So what happens to your heart when your country of origin has been obliterated from the world map, the atlas, even the globe? Your home town doesn’t cease to exist, but the world has erased it from their collective memory.
Having experienced the breakup of Yugoslavia in the 1990s, Alma Alexander could empathize with the plight of refugees who find themselves suddenly adrift: Unable to return to their homes and struggling to acclimate in a new place that may not be rolling out the proverbial red carpet.
“This does not mean I ceased to love it – this is the ground where the bones of my ancestors are buried, where their ghosts walk yet if such things can be; this is the place where the river I love so much runs eternally between shores of mud and thistle and weeping willow, the place where a sliver of my spirit lives still, lives always. And I understand, on that visceral level, what it means to be forced to leave a place one calls home.” ~ Alma Alexander
Alma is an internationally published, award-winning novelist who also happens to be an ordinary neighbor in Sudden Valley doing something extraordinary. Alma’s literary efforts are in the Sci-Fi world, yet one critic commented, “These are actually books about what it means to be human.”
Since we’re all human and certainly see and feel the pain of those around us; what can we possibly do when we feel helpless to alter the global scheme of things?
“There comes a point where you think about your existence as a human and wonder what you can do for others who are also human and it doesn’t matter if they come from four different quarters of the world or believe in 10 different gods,” Alma explained. “We all have the same flesh, bone and sinew, and the same color blood. And we all die if we’re not cared for.”
Alma turned to other writers whose work she admired and created a Crowdfunding effort to raise funds to publish an anthology of work on refugees and their painful immigration. The proceeds–in their entirety– are earmarked to support The International Medical Corps and the Center for New Americans.
“Most of us feel so inadequate when we see a big movie star who can donate a million dollars to a cause and most of us don’t have enough to even make a dent,” Alma pointed out. “All we can do is offer the things that we’re good at, that we can contribute.” For Alma, it’s her writing and that of her peers.
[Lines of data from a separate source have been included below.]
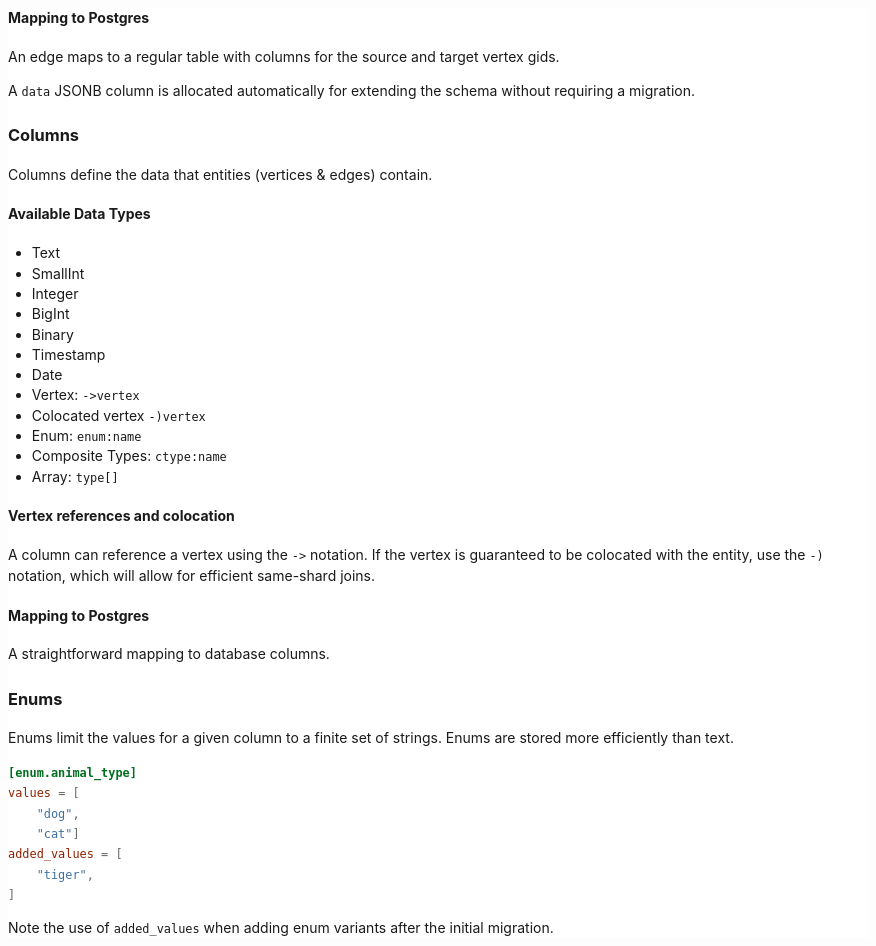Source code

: #### Mapping to Postgres

An edge maps to a regular table with columns for the source and target vertex
gids.

A `data` JSONB column is allocated automatically for extending the schema
without requiring a migration.

### Columns

Columns define the data that entities (vertices & edges) contain.

#### Available Data Types

  * Text
  * SmallInt
  * Integer
  * BigInt
  * Binary
  * Timestamp
  * Date
  * Vertex: `->vertex`
  * Colocated vertex `-)vertex`
  * Enum: `enum:name`
  * Composite Types: `ctype:name`
  * Array: `type[]`

#### Vertex references and colocation

A column can reference a vertex using the `->` notation. If the vertex is
guaranteed to be colocated with the entity, use the `-)` notation, which will
allow for efficient same-shard joins.

#### Mapping to Postgres

A straightforward mapping to database columns.

### Enums

Enums limit the values for a given column to a finite set of strings. Enums
are stored more efficiently than text.

```toml
[enum.animal_type]
values = [
    "dog",
    "cat"]
added_values = [
    "tiger",
]
```

Note the use of `added_values` when adding enum variants after the initial
migration.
Children of a Different Sky may be pre-ordered before it’s formally unveiled as an e-Book at the Orycon in Portland.
The overview of this book says it best:
The time has come for the stories from the darkness, from the ragged edges of silence, to be given a voice, and the help that is needed – to shine a light into some of the most painful conditions that a human being can endure – the almost impossible to comprehend existence as an exile. “Children of a Different Sky” presents these stories to the world … and collects donations which will be passed on to organizations working to help the dispossessed human tides of our era.
“Steve Jobs was a refugee and he was turned away from America at one point. How do you like your iPhone?” Alma asks. “You never know that kid who was turned away might go to medical school and cure cancer or that woman who might not live to give birth to someone who might do that. Some old person who you give a few last good years to might inspire someone to do that.
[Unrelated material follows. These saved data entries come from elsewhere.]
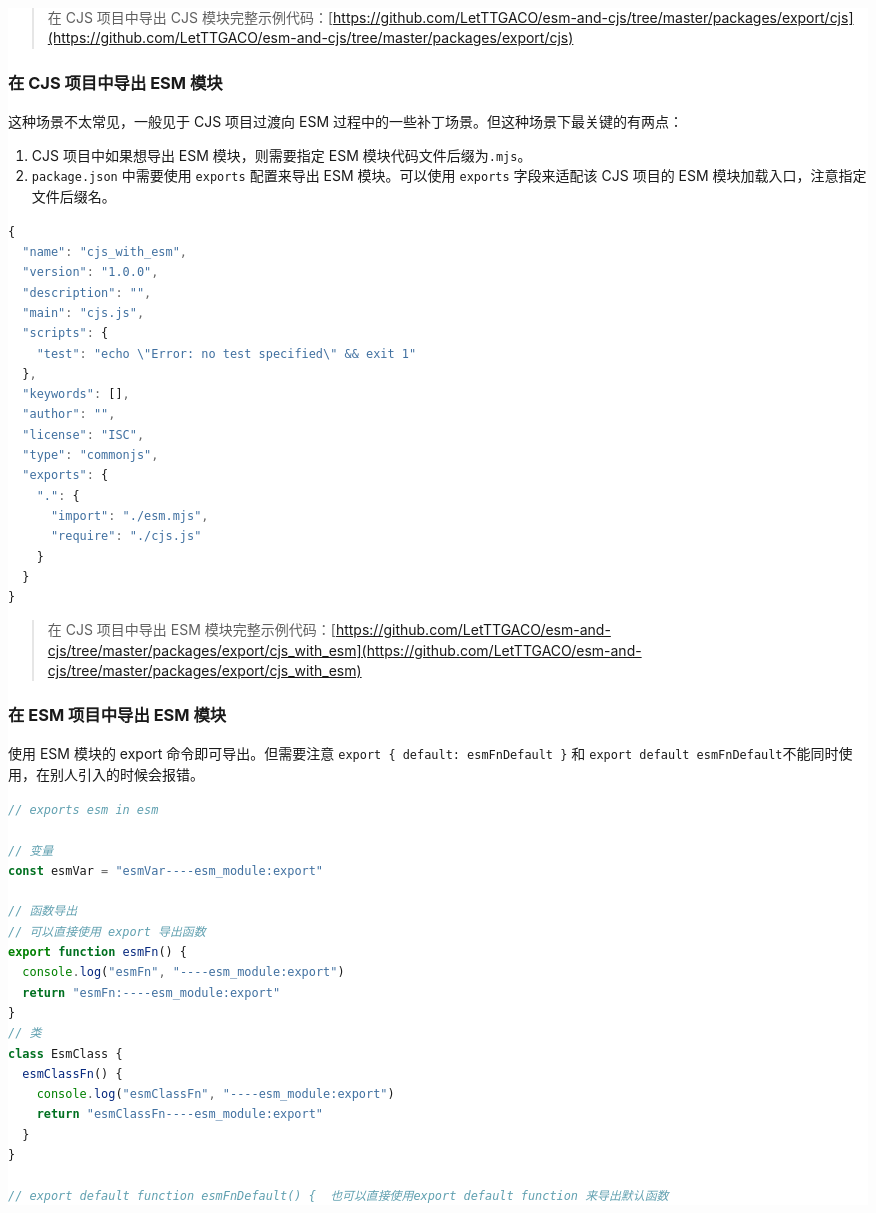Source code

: 
> 在 CJS 项目中导出 CJS 模块完整示例代码：[https://github.com/LetTTGACO/esm-and-cjs/tree/master/packages/export/cjs](https://github.com/LetTTGACO/esm-and-cjs/tree/master/packages/export/cjs)


### 在 CJS 项目中导出 ESM 模块


这种场景不太常见，一般见于 CJS 项目过渡向 ESM 过程中的一些补丁场景。但这种场景下最关键的有两点：

1. CJS 项目中如果想导出 ESM 模块，则需要指定 ESM 模块代码文件后缀为`.mjs`。
2. `package.json` 中需要使用 `exports` 配置来导出 ESM 模块。可以使用 `exports` 字段来适配该 CJS 项目的 ESM 模块加载入口，注意指定文件后缀名。

```javascript
{
  "name": "cjs_with_esm",
  "version": "1.0.0",
  "description": "",
  "main": "cjs.js",
  "scripts": {
    "test": "echo \"Error: no test specified\" && exit 1"
  },
  "keywords": [],
  "author": "",
  "license": "ISC",
  "type": "commonjs",
  "exports": {
    ".": {
      "import": "./esm.mjs",
      "require": "./cjs.js"
    }
  }
}

```


> 在 CJS 项目中导出 ESM 模块完整示例代码：[https://github.com/LetTTGACO/esm-and-cjs/tree/master/packages/export/cjs_with_esm](https://github.com/LetTTGACO/esm-and-cjs/tree/master/packages/export/cjs_with_esm)


### 在 ESM 项目中导出 ESM 模块


使用 ESM 模块的 export 命令即可导出。但需要注意 `export { default: esmFnDefault }` 和 `export default esmFnDefault`不能同时使用，在别人引入的时候会报错。


```javascript
// exports esm in esm

// 变量
const esmVar = "esmVar----esm_module:export"

// 函数导出
// 可以直接使用 export 导出函数
export function esmFn() {
  console.log("esmFn", "----esm_module:export")
  return "esmFn:----esm_module:export"
}
// 类
class EsmClass {
  esmClassFn() {
    console.log("esmClassFn", "----esm_module:export")
    return "esmClassFn----esm_module:export"
  }
}

// export default function esmFnDefault() {  也可以直接使用export default function 来导出默认函数
```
“All of us carry some spark of greatness in us somewhere even if it’s just enough to inspire someone else to do something big.” ~ Alma Alexander
“Someone may purchase the book for the sheer entertainment value and feel good about the indulgence of owning a collection of stories that are absolutely luminous. As a reader, you’re getting stories that are going to hand you your heart still beating and you’re going to weep for humanity. And you still get to feel good about helping humanity.
“The more people I tell about this, the more I’m fulfilling the pledge I made to myself that I’m going to do something to help,” Alma added. “We’re all the same ball of wax moving around the sun that’s melting underneath us. You do what you can, when you can and hope for the best.”
Alma shared a well-known poem loosely translated (with poetic license) entitled, “Ostajte ovdje” or “Stay Here.”
Stay here – the sun of a foreign sky will never warm you like this one in your own heaven
Bitter is the bread in that place
Where you’re among strangers and not amongst your brothers.
We, who were born under that sun, understand. There is no place like home, after all.